__EXTRACT TO READ__.
The same for me, unfortunately i’m all to familiar with the clicking sound from a hard drive. I have had it a couple of times already…

One thing to try hook the “suspect broke” hdd to the computer using as a primary slave, with a new hdd with sufficient capacity (enough for windows + capacity of old drive). Boot the PC using a start-up disc (if your pc has a floppy drive) and see if the D drive is recognised, if it is, create a new folder on the C drive and completely copy over what it can from the d drive to the folder on the c drive.

Its dead jim.

Thanks for the advice. But, the hard drive clicks non stop as soon as it is plugged in.

I will give it a try anyway.

I’ll see if you can make a startup disk in Windows XP then try and boot from Floppy.

In case anyone is curious, this is kind of the sound my hard drive is making:

I wonder if it is just a bad arm.

More vids:

The Youtube profile of the author of the vid above:

It looks like he also discusses solid state drive data recovery (flash drive). Should be interesting to watch. I absolutely love learning new things! :smiley:

I’ll just update this post with more interesting videos when I find them.

According to http://myharddrivedied.com/presentations.html#MAKE_YOUR_OWN_CLEAN_ROOM_-_CHEAP , it is possible to make your own “clean room” which would be sufficient for working on hard drives.

Your HD is dead…Simply buy a new one

ditto to what was said. if you have info on it that you want to recover you can google search for data recovery companies… ship it out to them and they will recover the data… can be pricey, just shop around.

__PROVIDED INFORMATION__.
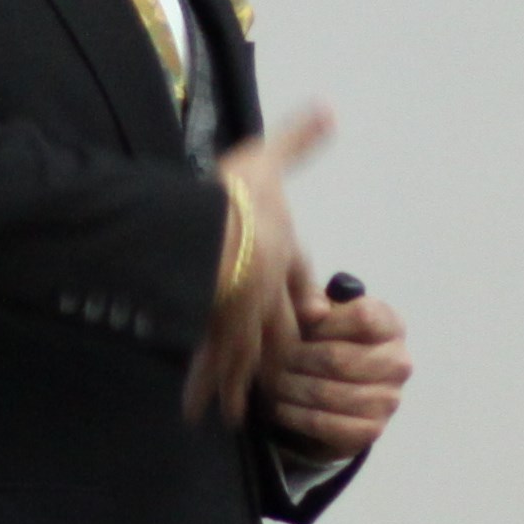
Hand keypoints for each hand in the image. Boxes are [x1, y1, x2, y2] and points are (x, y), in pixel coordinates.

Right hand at [183, 105, 328, 422]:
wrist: (211, 236)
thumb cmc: (239, 199)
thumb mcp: (270, 159)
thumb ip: (298, 139)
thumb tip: (330, 109)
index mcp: (279, 256)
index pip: (297, 280)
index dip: (303, 299)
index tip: (312, 318)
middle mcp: (263, 294)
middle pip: (276, 334)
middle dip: (276, 359)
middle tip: (276, 385)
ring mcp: (236, 317)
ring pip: (242, 358)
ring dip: (238, 386)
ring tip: (231, 415)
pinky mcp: (208, 330)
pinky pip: (206, 366)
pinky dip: (200, 390)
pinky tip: (192, 411)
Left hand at [259, 280, 409, 463]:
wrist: (332, 389)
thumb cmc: (323, 340)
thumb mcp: (318, 313)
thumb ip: (311, 299)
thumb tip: (313, 311)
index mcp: (391, 324)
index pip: (362, 317)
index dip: (323, 322)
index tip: (297, 325)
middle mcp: (399, 362)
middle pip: (338, 358)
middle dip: (295, 358)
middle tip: (267, 358)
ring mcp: (389, 399)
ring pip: (328, 393)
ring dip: (290, 388)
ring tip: (268, 381)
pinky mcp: (372, 429)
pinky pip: (326, 424)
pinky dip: (296, 416)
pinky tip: (279, 406)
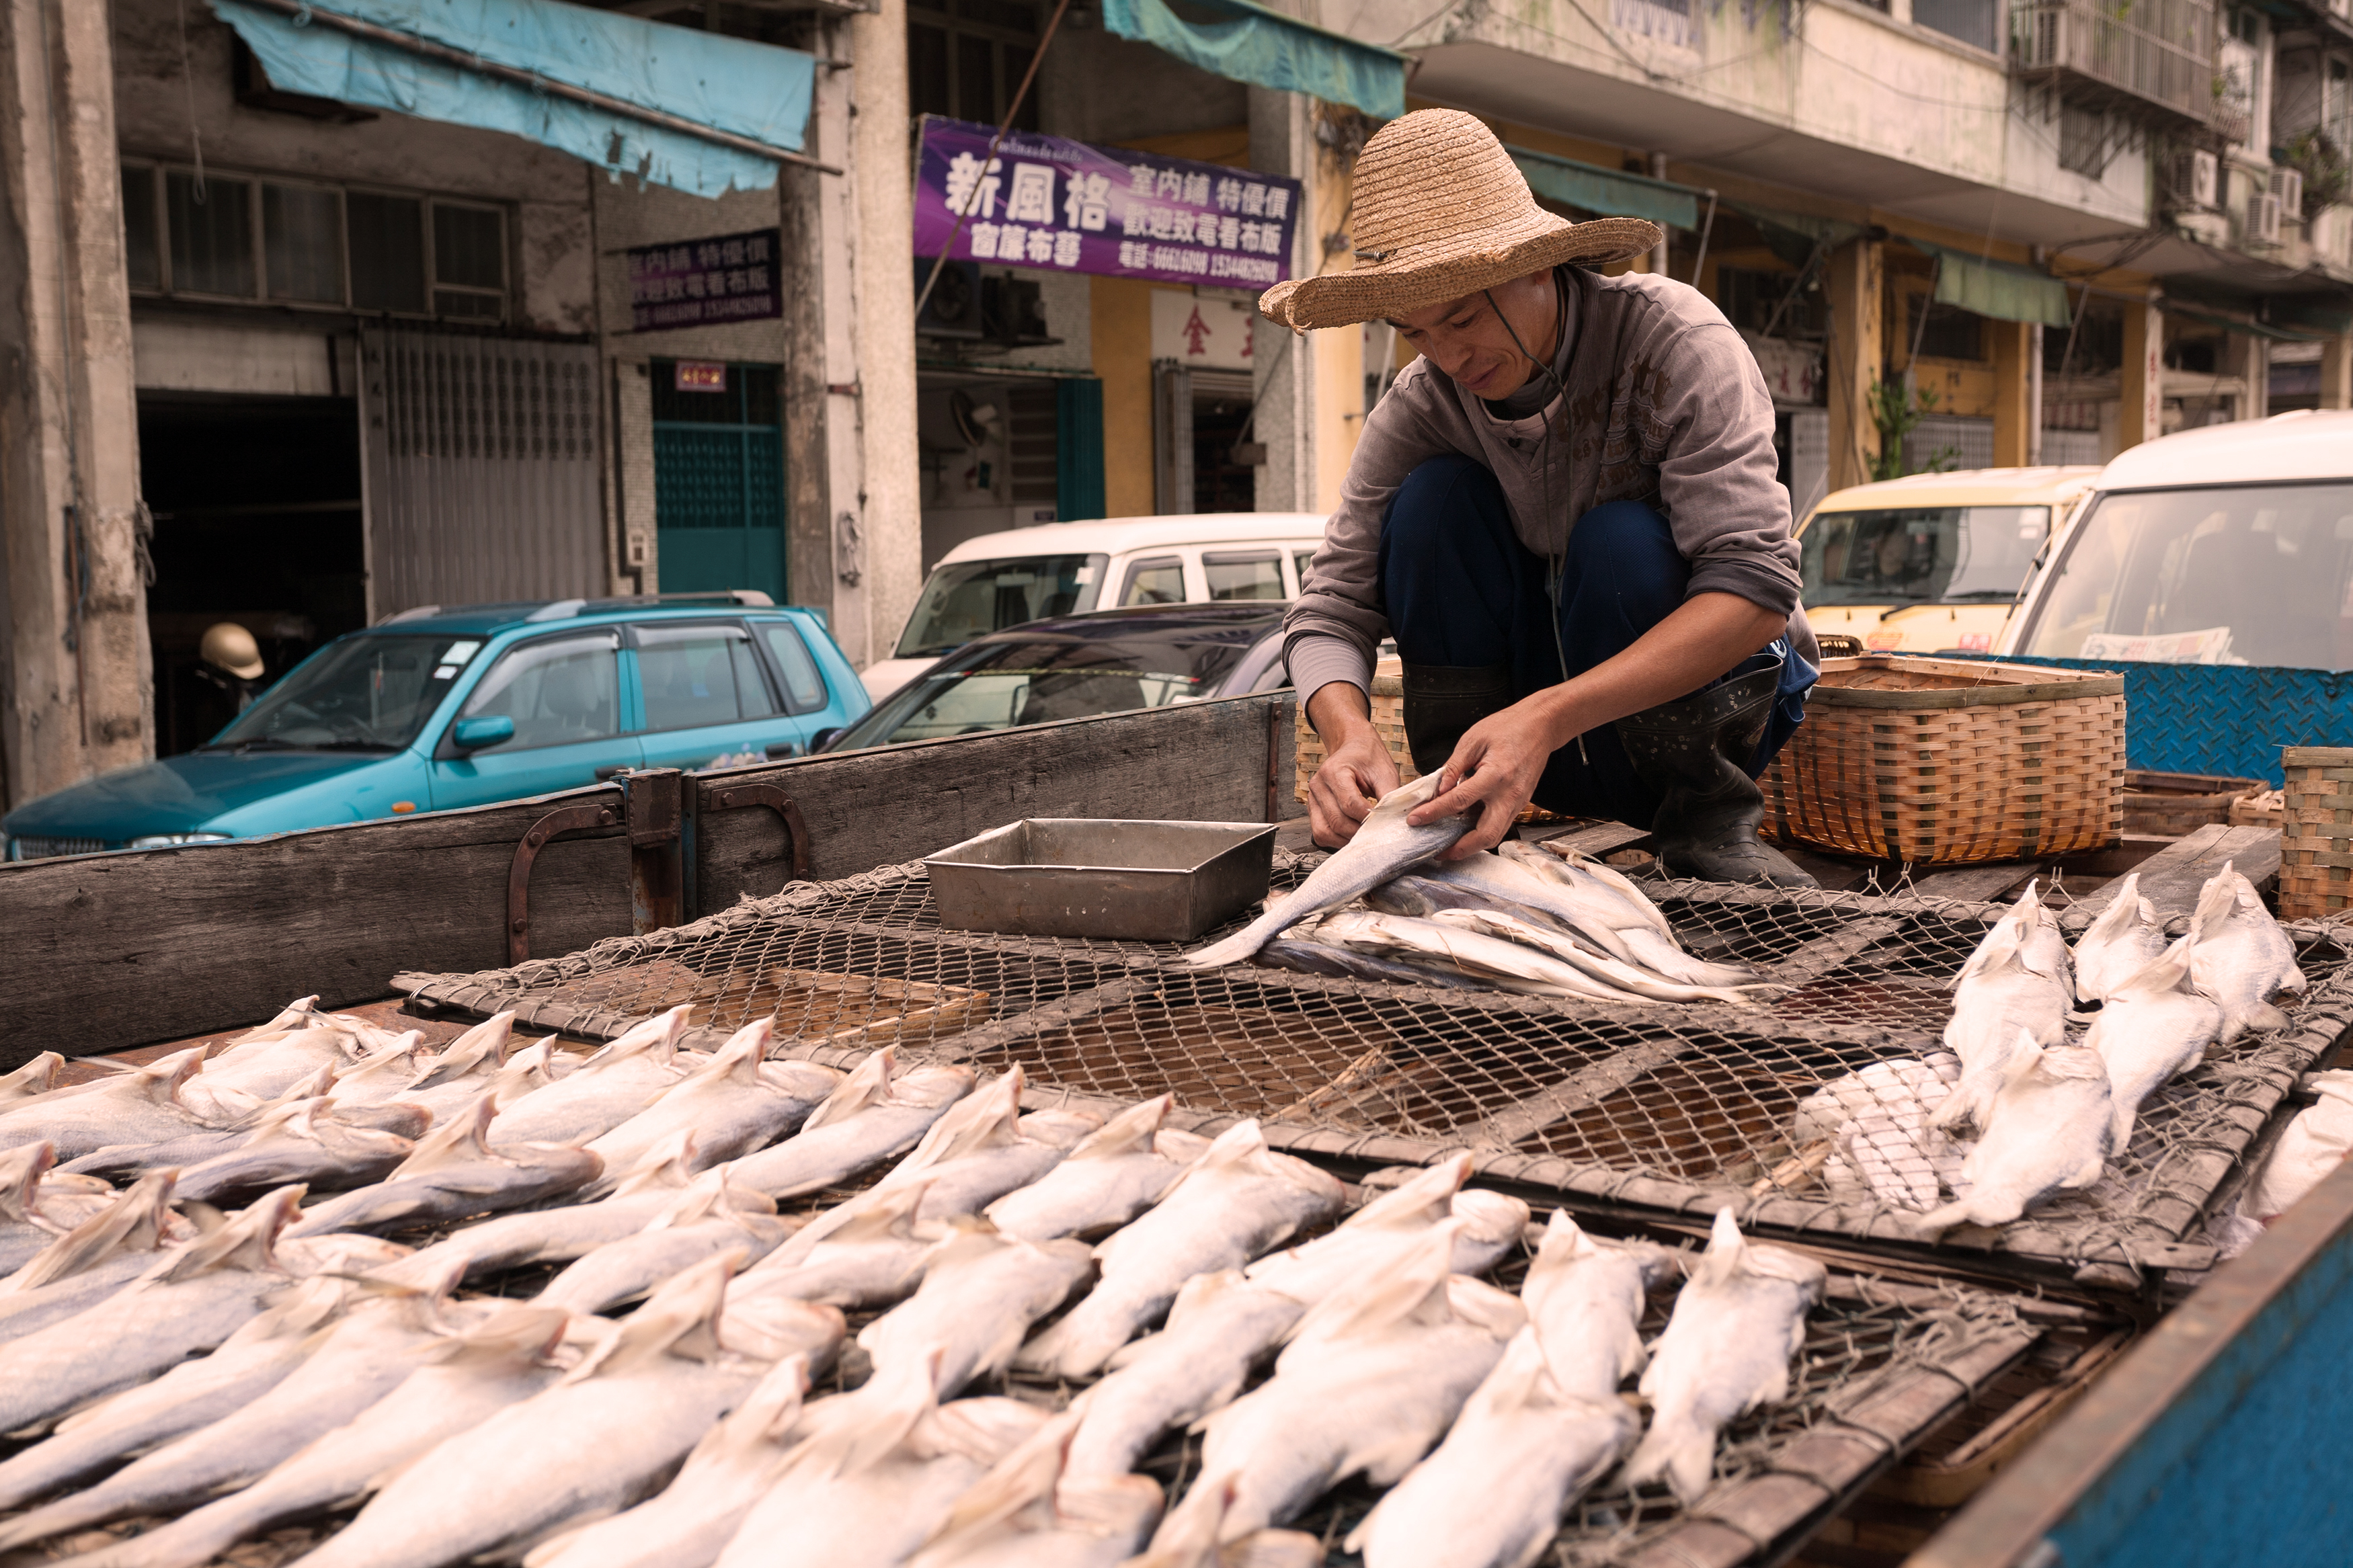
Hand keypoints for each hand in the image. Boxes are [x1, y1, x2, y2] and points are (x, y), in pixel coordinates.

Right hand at [1307, 733, 1399, 847]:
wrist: (1354, 749)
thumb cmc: (1368, 758)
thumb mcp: (1385, 773)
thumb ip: (1389, 796)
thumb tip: (1394, 820)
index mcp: (1334, 771)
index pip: (1350, 804)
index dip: (1368, 818)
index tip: (1382, 823)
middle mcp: (1319, 785)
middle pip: (1337, 821)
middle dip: (1359, 833)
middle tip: (1376, 834)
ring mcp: (1313, 798)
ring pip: (1325, 831)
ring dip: (1345, 840)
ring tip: (1363, 836)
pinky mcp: (1314, 809)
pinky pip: (1320, 833)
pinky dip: (1336, 839)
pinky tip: (1351, 835)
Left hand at [1407, 701, 1560, 858]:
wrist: (1540, 726)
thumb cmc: (1507, 728)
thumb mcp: (1473, 740)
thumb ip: (1454, 767)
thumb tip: (1438, 790)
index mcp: (1494, 775)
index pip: (1459, 801)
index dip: (1434, 812)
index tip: (1415, 819)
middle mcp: (1509, 795)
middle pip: (1485, 835)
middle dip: (1460, 849)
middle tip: (1438, 853)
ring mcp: (1518, 802)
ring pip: (1495, 836)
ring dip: (1472, 846)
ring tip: (1449, 846)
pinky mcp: (1520, 804)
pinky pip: (1500, 825)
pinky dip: (1481, 833)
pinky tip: (1465, 830)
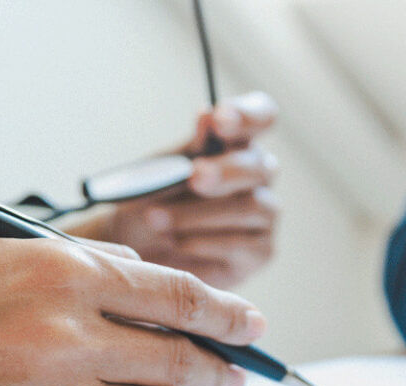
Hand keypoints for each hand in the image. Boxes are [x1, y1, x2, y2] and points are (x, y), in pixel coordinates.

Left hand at [69, 92, 281, 288]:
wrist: (140, 247)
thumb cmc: (156, 199)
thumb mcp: (163, 170)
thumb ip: (189, 149)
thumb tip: (207, 117)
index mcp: (237, 142)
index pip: (261, 115)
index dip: (248, 115)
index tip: (219, 120)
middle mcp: (258, 175)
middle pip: (259, 166)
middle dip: (225, 171)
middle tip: (194, 177)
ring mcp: (265, 213)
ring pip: (249, 207)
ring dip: (198, 213)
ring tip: (156, 219)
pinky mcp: (261, 250)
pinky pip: (241, 244)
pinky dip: (203, 242)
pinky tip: (176, 242)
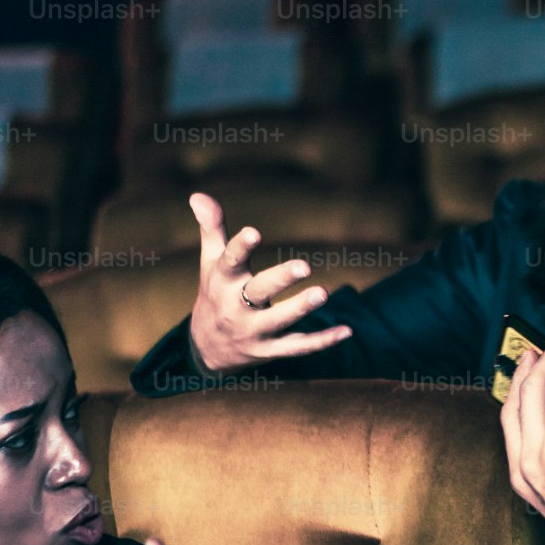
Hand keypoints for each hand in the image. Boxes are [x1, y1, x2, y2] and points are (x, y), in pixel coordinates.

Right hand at [184, 193, 354, 375]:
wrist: (207, 349)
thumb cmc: (215, 294)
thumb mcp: (210, 262)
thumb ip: (211, 228)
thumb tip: (197, 194)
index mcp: (222, 281)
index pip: (230, 262)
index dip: (241, 247)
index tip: (254, 232)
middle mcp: (236, 307)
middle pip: (258, 291)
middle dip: (280, 279)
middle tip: (304, 266)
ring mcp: (253, 331)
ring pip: (279, 320)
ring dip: (301, 308)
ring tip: (324, 292)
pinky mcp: (269, 350)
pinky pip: (297, 347)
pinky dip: (322, 341)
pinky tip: (346, 331)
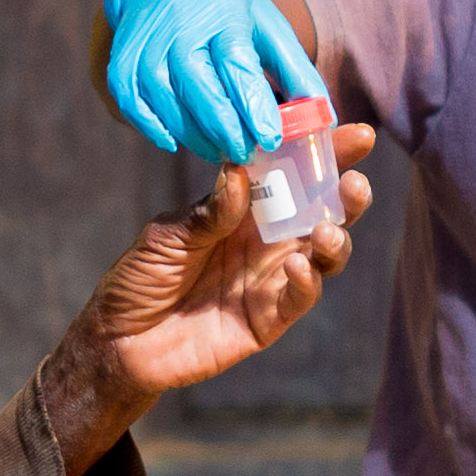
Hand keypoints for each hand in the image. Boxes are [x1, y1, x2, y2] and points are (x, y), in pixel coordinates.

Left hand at [30, 127, 373, 475]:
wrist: (119, 341)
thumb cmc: (139, 279)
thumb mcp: (168, 235)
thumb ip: (209, 211)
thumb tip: (241, 168)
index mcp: (244, 210)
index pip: (291, 174)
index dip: (324, 153)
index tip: (355, 133)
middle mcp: (266, 241)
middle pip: (321, 212)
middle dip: (345, 194)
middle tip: (354, 182)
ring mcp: (271, 280)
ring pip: (322, 255)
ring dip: (335, 239)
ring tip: (326, 230)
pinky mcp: (268, 319)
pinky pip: (299, 298)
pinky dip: (307, 282)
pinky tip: (298, 268)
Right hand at [101, 0, 322, 166]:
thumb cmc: (227, 4)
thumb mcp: (268, 24)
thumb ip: (296, 70)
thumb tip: (325, 118)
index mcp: (224, 14)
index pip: (238, 65)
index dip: (253, 107)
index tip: (271, 139)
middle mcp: (180, 26)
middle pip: (200, 89)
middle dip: (226, 129)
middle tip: (246, 154)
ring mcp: (147, 42)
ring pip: (166, 101)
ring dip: (193, 135)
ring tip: (218, 150)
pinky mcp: (122, 58)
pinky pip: (132, 102)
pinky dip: (152, 127)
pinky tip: (174, 141)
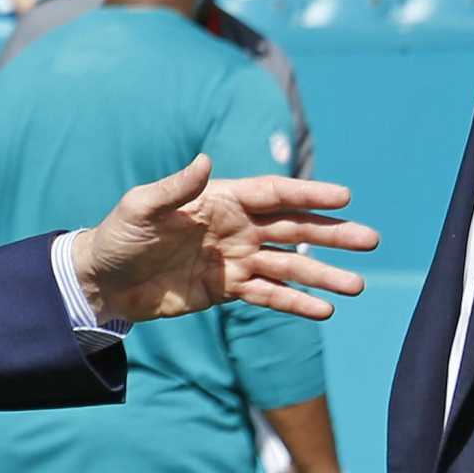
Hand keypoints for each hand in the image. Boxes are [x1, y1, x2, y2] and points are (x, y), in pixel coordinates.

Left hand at [72, 155, 378, 323]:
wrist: (102, 281)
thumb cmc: (119, 236)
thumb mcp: (141, 208)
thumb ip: (175, 188)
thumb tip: (203, 161)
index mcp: (220, 199)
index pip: (275, 194)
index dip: (309, 195)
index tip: (344, 198)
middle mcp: (235, 227)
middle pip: (294, 229)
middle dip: (332, 235)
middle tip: (371, 241)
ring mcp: (234, 260)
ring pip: (288, 266)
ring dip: (322, 275)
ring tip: (356, 286)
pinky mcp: (226, 290)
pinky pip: (267, 296)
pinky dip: (295, 303)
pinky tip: (323, 311)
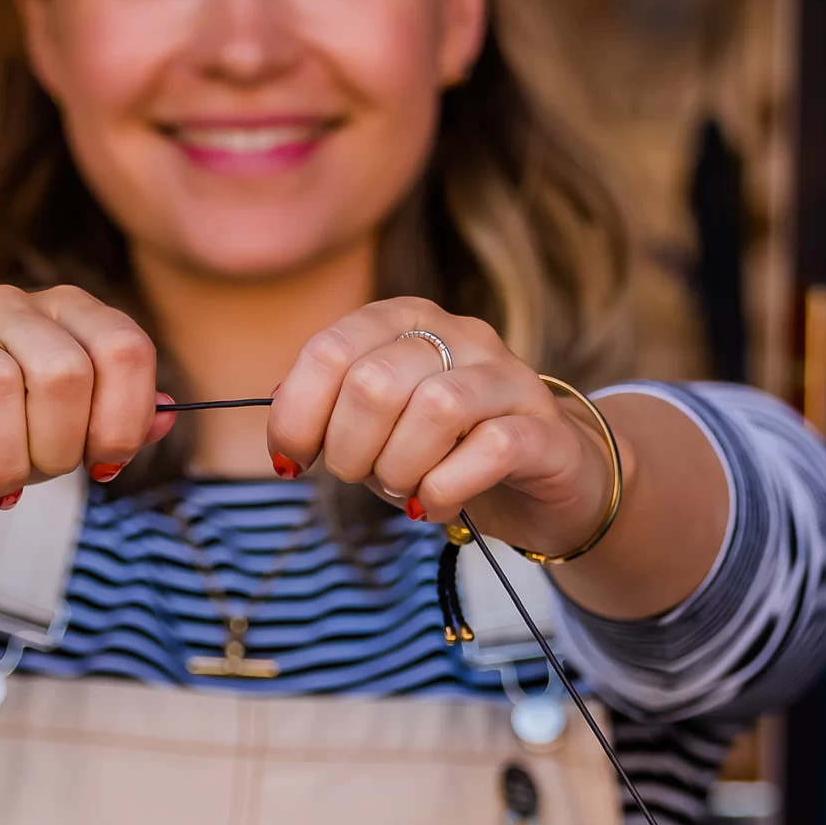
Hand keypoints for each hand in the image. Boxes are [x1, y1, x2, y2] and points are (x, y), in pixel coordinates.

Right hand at [0, 285, 174, 524]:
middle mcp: (10, 304)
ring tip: (3, 490)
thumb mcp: (59, 413)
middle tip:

__WHAT YOU WILL DO__.
Please continue the forum thread about the clicking hard drive from its last post.

__YOUR RESPONSE__.
Yes for data recovery… there are many companies that recover data for sure… and they will charge you for you required data only…

Actually, I followed the advice from the hard drive data recovery expert in his video lecture and I pulled it out of the computer and tipped it outside down. I got it to work. I do have a few sector errors on it, so I’m going to try and image it in reverse.

Yeah, the drive is toast. But, I’m hoping to recover some data off of it.

I’m going to download this package of Linux utilities.

http://www.sysresccd.org/Main_Page

It’s got a nifty little program on it called ddrescue that will image a drive in reverse and will try to reread bad sectors a few times so it can attempt to recover that data. Or so I’ve read.

Now I just got to deal with command line stuff… I haven’t done that since probably 1993 or so with DOS. :shifty:

I actually had the same thing happen with my laptop recently. I lost a couple months of personal videos and pictures and a couple random work pieces not backed up onto the external drive but hadn’t had much luck in recovering it myself. Mine went from working fine to dead in 5 minutes. Mind you she was 8+ years old as well (bought refurbished). I’ll have to try my hand at a couple of the things you found as well. Perhaps we can figure this out without going broke eh?

My hard disk met a similar fate a few months back. It sent out ample signals though, before it bit the dust. Initially, it would boot fine but would complain (click, click, click…) upon launching heavy programs such as PhotoShop. However I paid no heed to the signals and after some time it refused to boot up altogether costing me one week’s data which I hadn’t backed up. I decided to put it down to experience :

  1. Replace a disk once it outlives the age of 4.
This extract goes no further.